Folgender Bericht des Öffentlichkeitsausschuss erschien in der Lokalpresse:
Am Samstag konnte Frau Prof. Dr. S. Stengel-Rutkowski ihre Zuhörer begeistern. Eine Fortbildung für die Erzieherinnen des Michelstädter integrativen Montessori-Kinderhauses wurde für interessierte Eltern, Erzieher, Lehrer, Ärzte etc. geöffnet.
Thema des Vortrags war „Vom Defekt zur Vielfalt – neue Konzepte der Erziehung und Entwicklungsförderung von Kindern mit Genveränderungen“.
Hierbei ging es jedoch nicht nur um neue Konzepte, sondern um eine radikal neue Sichtweise. Die Humangenetikerin geht davon aus, dass Kinder mit genetischen Veränderungen, wie z.B. dem Down-Syndrom, nicht „geistig behindert“ sind, sondern ihnen lediglich die körperlichen Vorraussetzungen fehlen, ihre geistige Reife auszudrücken. Diese Kinder bleiben in ihrer geistigen Entwicklung nur deshalb zurück, weil niemand von ihnen mehr verlangt und ihnen auch nicht mehr zutraut. Man ist nicht geistig behindert, aber man kann es werden, wenn die Umwelt dies erwartet, ihre interaktiven Angebote einschränkt und ihre Unterstützung auf Betreuung und Versorgung reduziert. Diese Kinder nehmen dadurch häufig selbst Verhaltensweisen an, die ihre Weiterentwicklung behindern, da sie erwarten, dass ständig jemand etwas für sie tut.
In zahlreichen Untersuchungen konnte Prof. DR. S. Stengel-Rutkowski nachweisen, dass die Kinder in der Lage sind, viel komplexere Aufgabe zu lösen, als man ihnen zutraut.
Zur Förderung von Kindern mit Genveränderungen bietet sich die Pädagogik nach Maria Montessori besonders an. Es wird hierbei nicht darauf geachtet, was das Kind später einmal nicht können wird, sondern die individuellen Stärken werden betont. Bei der Montessori-Pädagogik geht es darum, in einer vorbereiteten Umgebung die Kinder sensitiv zu beobachten, wo gerade ihr Interesse liegt, um dann nach dem Leitsatz zu handeln: „Hilf mir, es selbst zu tun“. Manche Kinder lernen viel von alleine, andere müssen von Erwachsenen viel ermutigt werden und gezeigt bekommen, um Lernerfahrungen zu machen. Wichtig ist hierbei, dass alle Kinder altersgemäßes Lernmaterial zur Verfügung haben, auch die mit veränderten Genen, um die gleichen Chancen zu haben.

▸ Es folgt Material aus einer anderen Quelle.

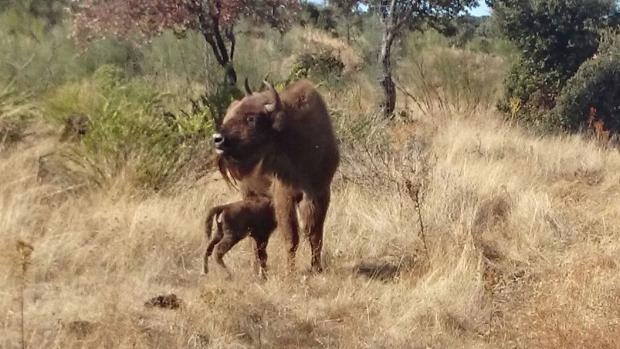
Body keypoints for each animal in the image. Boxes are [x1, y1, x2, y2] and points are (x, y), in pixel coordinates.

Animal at [213, 79, 340, 272]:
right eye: (233, 116)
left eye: (251, 118)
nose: (217, 139)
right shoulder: (285, 196)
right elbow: (292, 238)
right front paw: (290, 272)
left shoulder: (320, 193)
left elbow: (315, 234)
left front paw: (317, 268)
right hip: (248, 193)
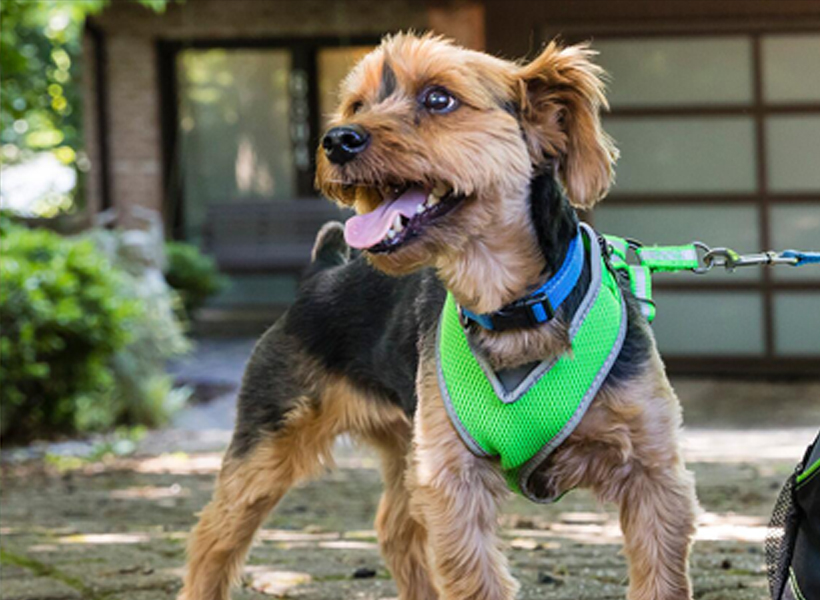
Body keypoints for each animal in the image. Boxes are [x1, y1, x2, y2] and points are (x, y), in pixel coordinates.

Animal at [179, 33, 698, 600]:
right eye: (356, 104)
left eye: (438, 99)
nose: (336, 140)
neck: (510, 309)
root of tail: (322, 272)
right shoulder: (452, 477)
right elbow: (475, 575)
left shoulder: (651, 470)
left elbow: (660, 573)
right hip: (271, 439)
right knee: (215, 534)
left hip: (402, 443)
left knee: (393, 526)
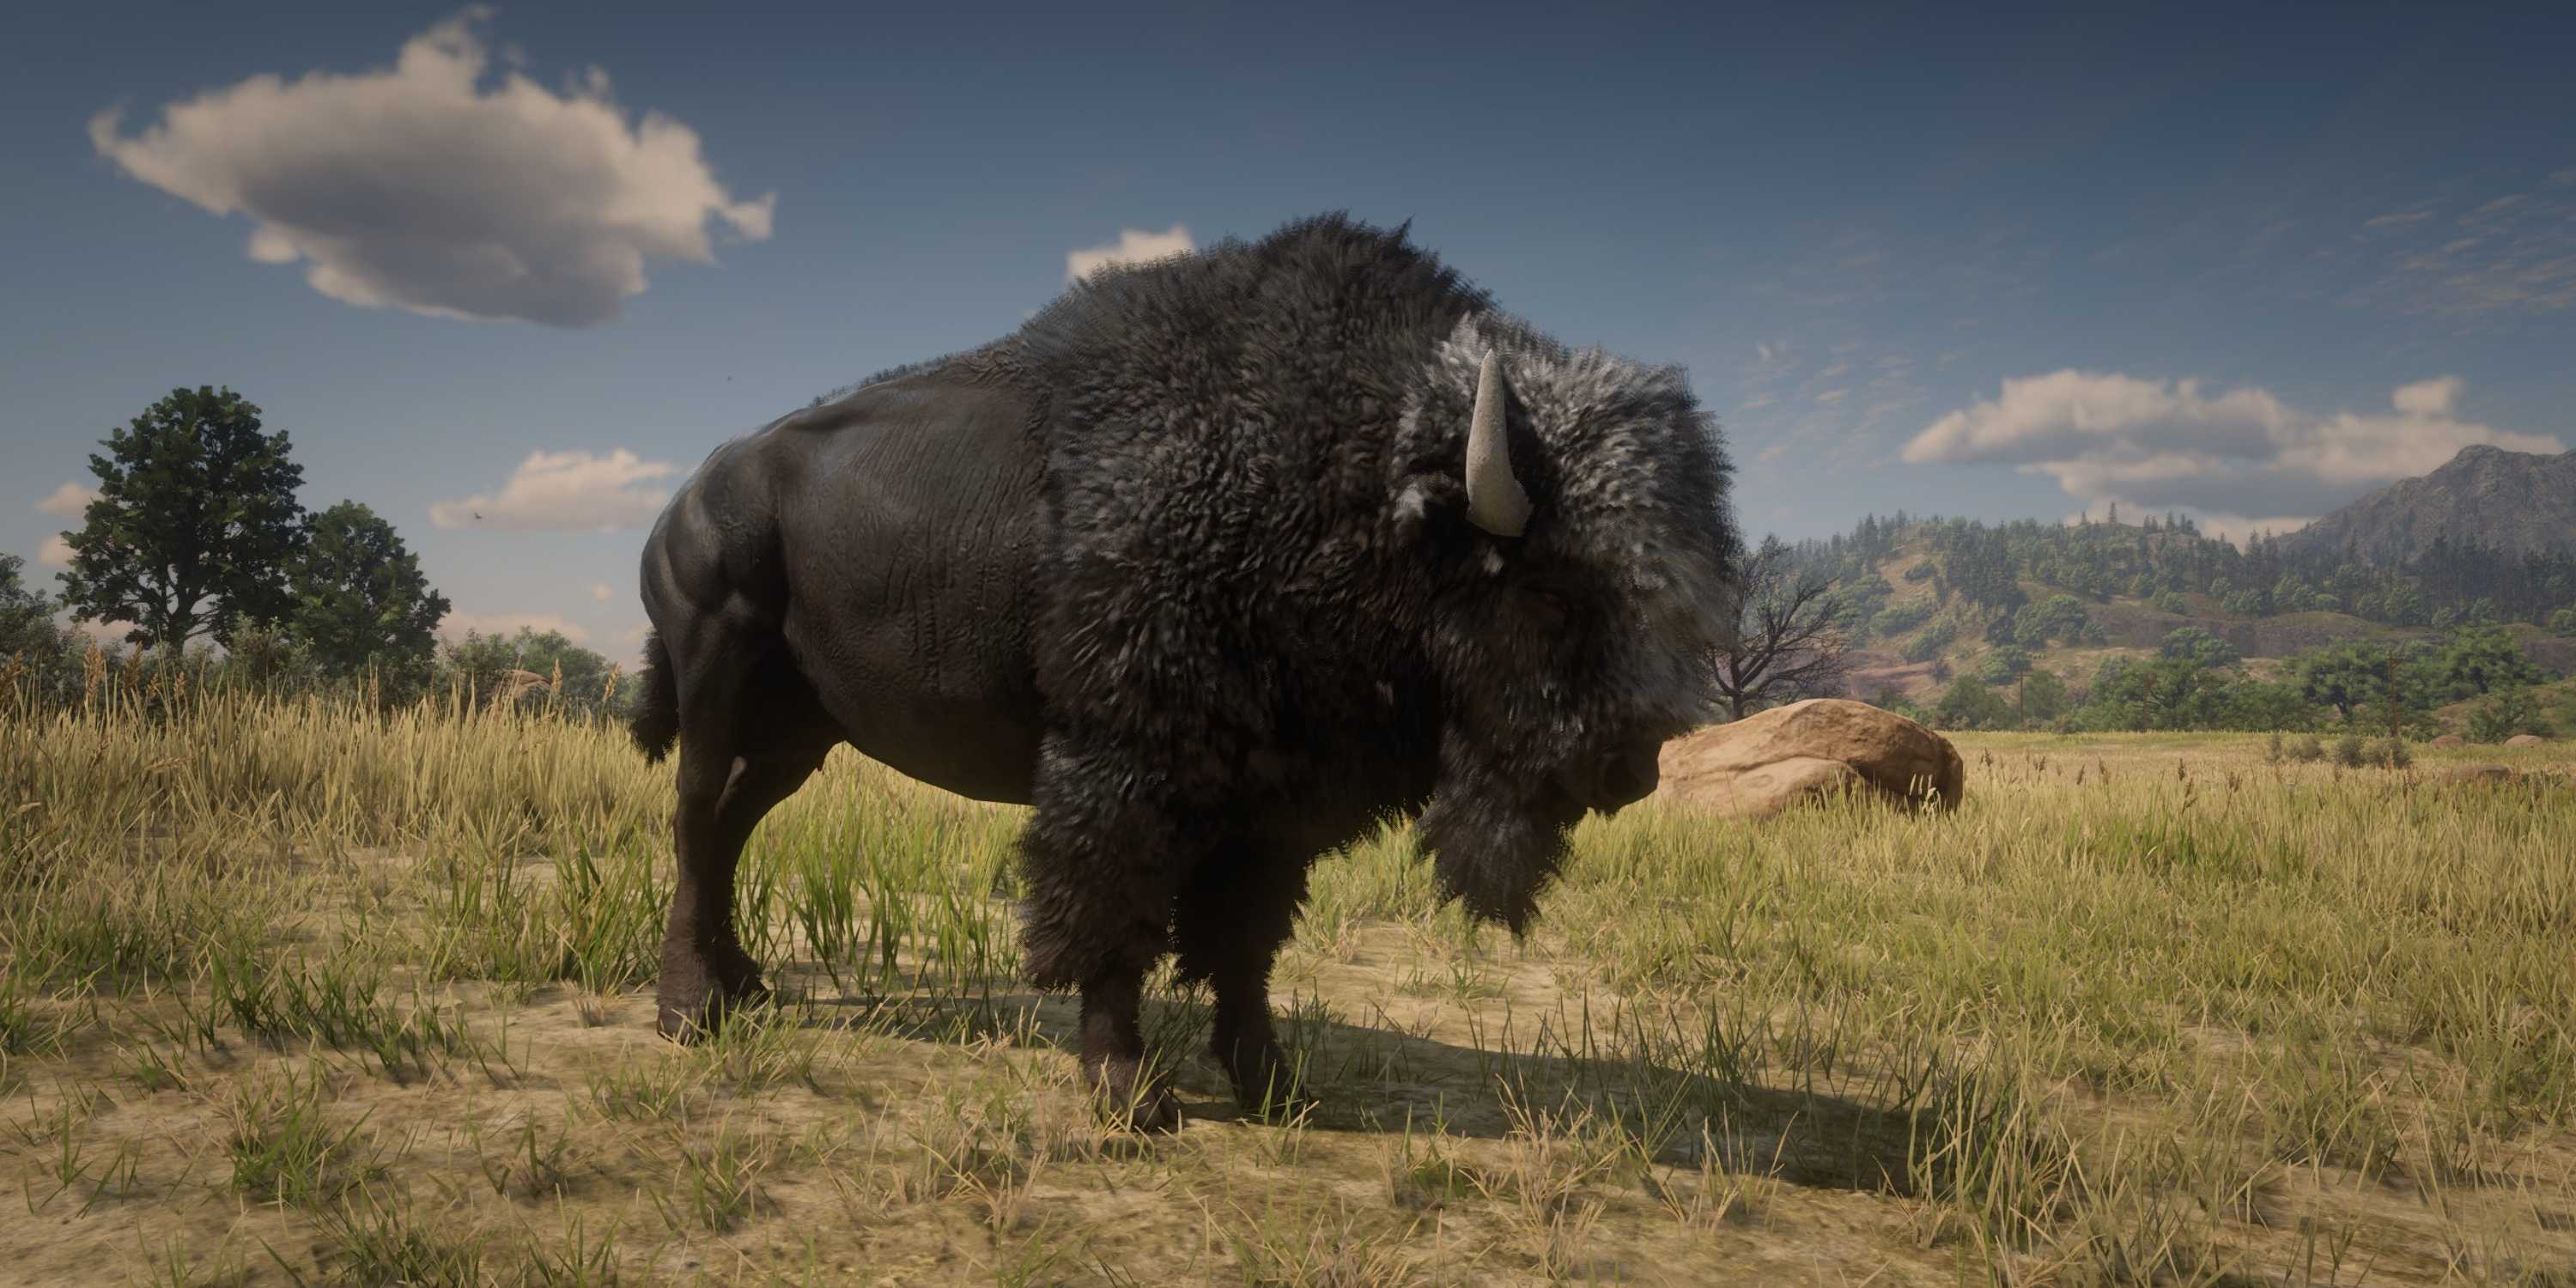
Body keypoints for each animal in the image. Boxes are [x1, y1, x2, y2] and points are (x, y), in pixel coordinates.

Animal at [630, 214, 1740, 1128]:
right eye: (1551, 589)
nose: (1630, 767)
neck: (1352, 481)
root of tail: (688, 496)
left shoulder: (1273, 806)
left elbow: (1243, 944)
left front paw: (1276, 1088)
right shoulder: (1121, 767)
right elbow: (1110, 920)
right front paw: (1130, 1093)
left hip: (802, 730)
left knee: (732, 825)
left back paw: (745, 984)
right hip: (717, 679)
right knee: (696, 819)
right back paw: (688, 1011)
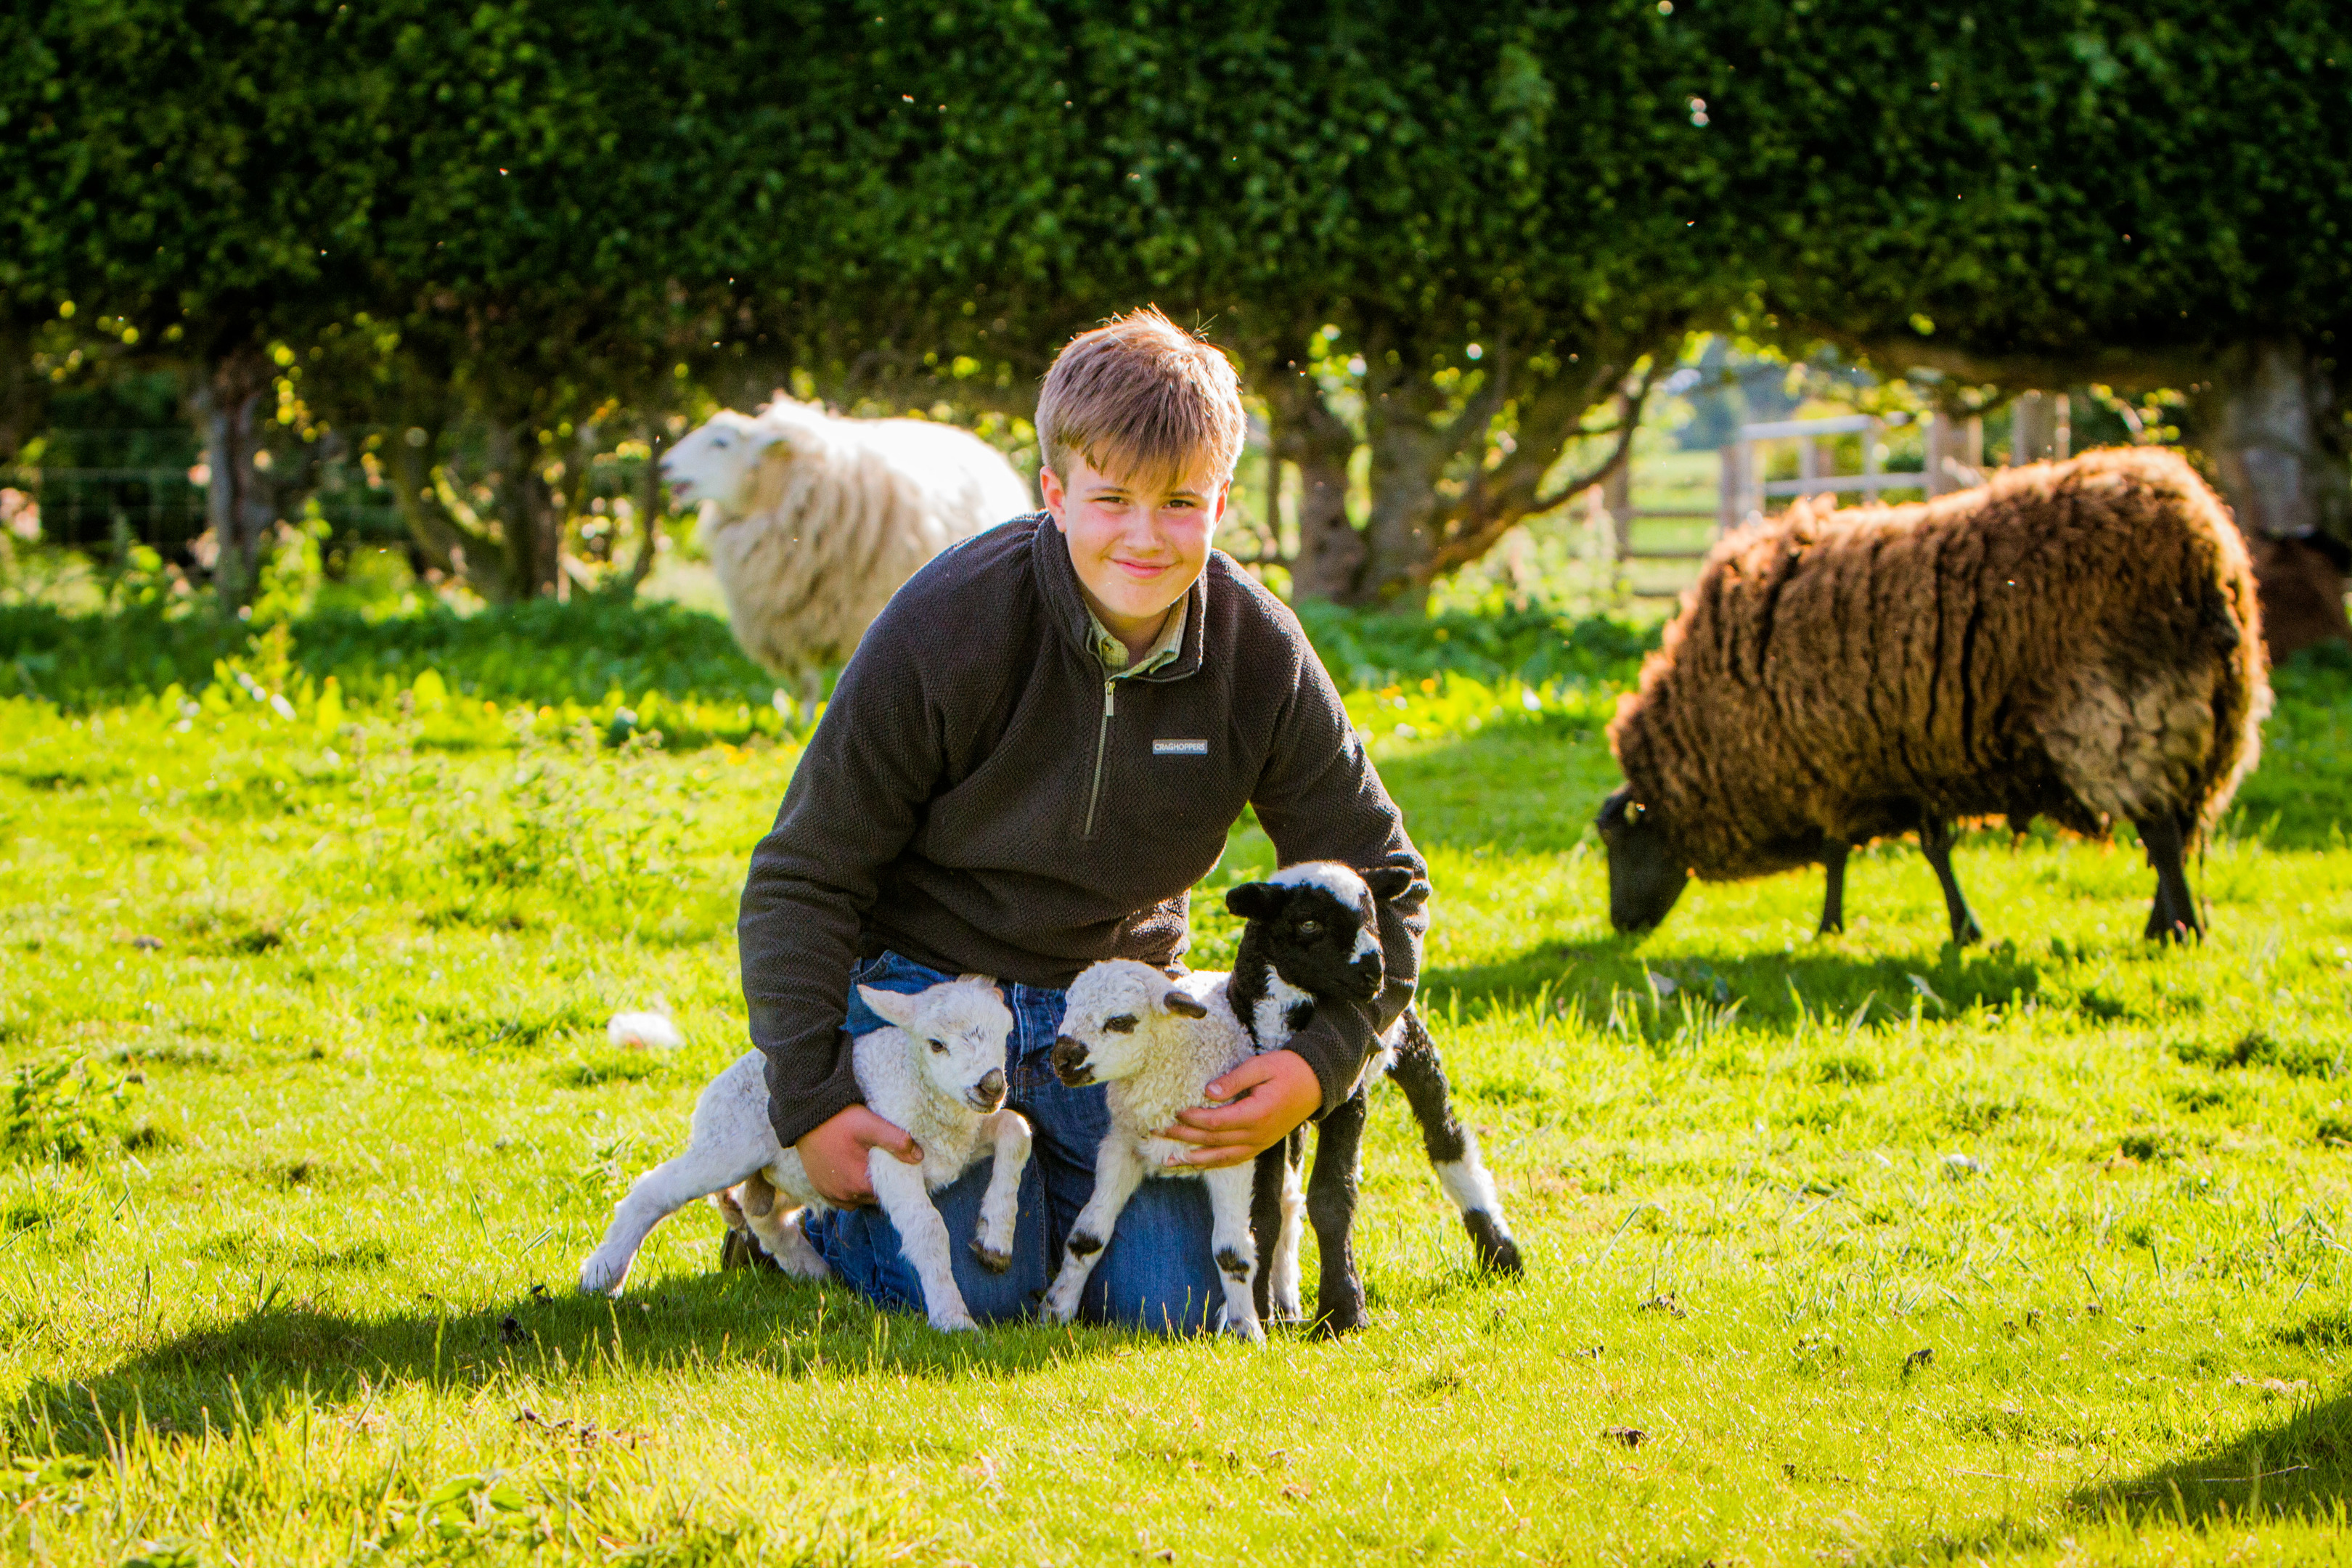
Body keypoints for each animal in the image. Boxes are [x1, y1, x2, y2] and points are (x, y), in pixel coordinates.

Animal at [571, 973, 1030, 1335]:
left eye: (1005, 1034)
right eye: (937, 1044)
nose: (991, 1085)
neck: (931, 1098)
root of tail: (714, 1087)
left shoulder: (961, 1141)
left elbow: (1017, 1130)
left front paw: (996, 1237)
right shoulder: (890, 1154)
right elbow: (929, 1228)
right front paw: (953, 1318)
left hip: (790, 1175)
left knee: (761, 1214)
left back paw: (811, 1270)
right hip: (731, 1145)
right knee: (656, 1190)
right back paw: (601, 1275)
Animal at [658, 395, 1034, 701]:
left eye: (720, 443)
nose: (664, 465)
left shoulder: (859, 618)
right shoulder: (791, 625)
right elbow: (808, 689)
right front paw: (799, 730)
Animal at [1044, 963, 1270, 1344]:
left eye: (1120, 1021)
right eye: (1068, 1004)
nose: (1062, 1060)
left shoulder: (1231, 1155)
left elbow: (1231, 1252)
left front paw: (1245, 1329)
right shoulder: (1122, 1145)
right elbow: (1087, 1236)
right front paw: (1055, 1310)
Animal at [1232, 865, 1524, 1335]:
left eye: (1373, 919)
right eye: (1308, 924)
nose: (1375, 971)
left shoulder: (1347, 1097)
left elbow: (1331, 1197)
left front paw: (1343, 1312)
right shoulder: (1264, 1111)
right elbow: (1264, 1209)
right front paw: (1260, 1313)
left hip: (1410, 1044)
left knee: (1448, 1141)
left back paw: (1501, 1254)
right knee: (1289, 1195)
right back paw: (1287, 1303)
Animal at [1590, 446, 2267, 950]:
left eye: (1619, 843)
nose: (1622, 925)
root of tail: (2209, 552)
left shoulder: (1838, 764)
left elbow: (1842, 851)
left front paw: (1830, 927)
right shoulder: (1911, 757)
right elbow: (1929, 849)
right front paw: (1960, 929)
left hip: (2126, 711)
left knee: (2162, 833)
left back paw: (2183, 929)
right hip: (2212, 718)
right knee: (2184, 827)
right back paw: (2164, 924)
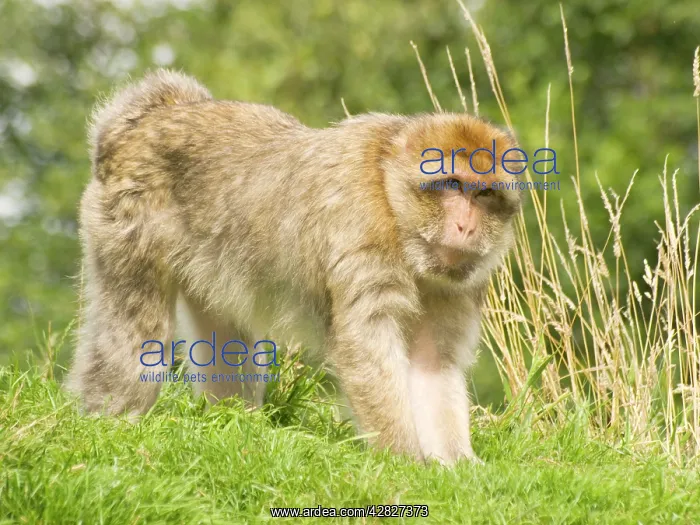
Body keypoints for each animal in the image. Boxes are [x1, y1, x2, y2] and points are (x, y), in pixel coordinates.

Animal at [66, 69, 522, 465]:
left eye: (483, 194)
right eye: (451, 184)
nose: (465, 226)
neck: (395, 207)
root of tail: (144, 119)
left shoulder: (457, 284)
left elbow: (432, 362)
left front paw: (458, 466)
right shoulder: (362, 232)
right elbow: (366, 345)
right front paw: (405, 460)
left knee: (224, 335)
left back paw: (236, 422)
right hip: (124, 220)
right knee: (137, 336)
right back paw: (109, 418)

Die Erfahrungen einer langjährigen Zusammenarbeit zwischen Humangenetik und Montessoripädagogik bzw. Montessoritherapie zeigen, dass es möglich ist, die Entwicklungspotentiale von Kindern mit Genveränderungen ohne zutreffende Normvergleiche zu erkennen und gleichzeitig zu fördern. So lässt sich eine Stigmatisierung der Kinder von Anfang an verhindern und wichtige Grundsteine zum Weg der gesellschaftlichen Akzeptanz aufbauen.
Mit den anwesenden Fachleuten des Kinderhauses, aus Medizin, Psychotherapie und der Schule am Drachenfeld entwickelte sich eine interessante Diskussion, die auch von den teilnehmenden Eltern mitgetragen wurde. Zu ihren Thesen konnte Prof. Dr. Stengel-Rutkowski sehr anschauliche Videos zeigen.
Die Fortbildung wird die Arbeit der Erzieherinnen des Michelstädter integrativen Montessori Kinderhauses in Zukunft weiterhin unterstützen. Gemeinsam mit allen am Entwicklungsprozess Beteiligten im Sinne der Montessoritherapie, für jedes Kind, das Optimum seiner Entwicklung auszuschöpfen.